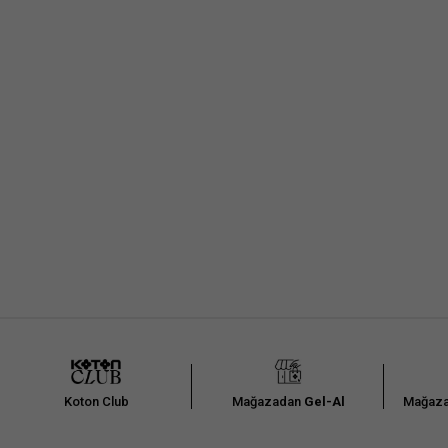
Kumaştan dolayı ölçülerde ±2 cm sapma olabili
Arad
Koton Club
Mağazadan
Gel-Al
Mağaza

•••••

» WORK REQUEST:
Copy the text of every item above word for word, leaving out the pictures.

» PROBLEM SOLUTION:
Kumaştan dolayı ölçülerde ±2 cm sapma olabili
Arad
Koton Club
Mağazadan
Gel-Al
Mağaza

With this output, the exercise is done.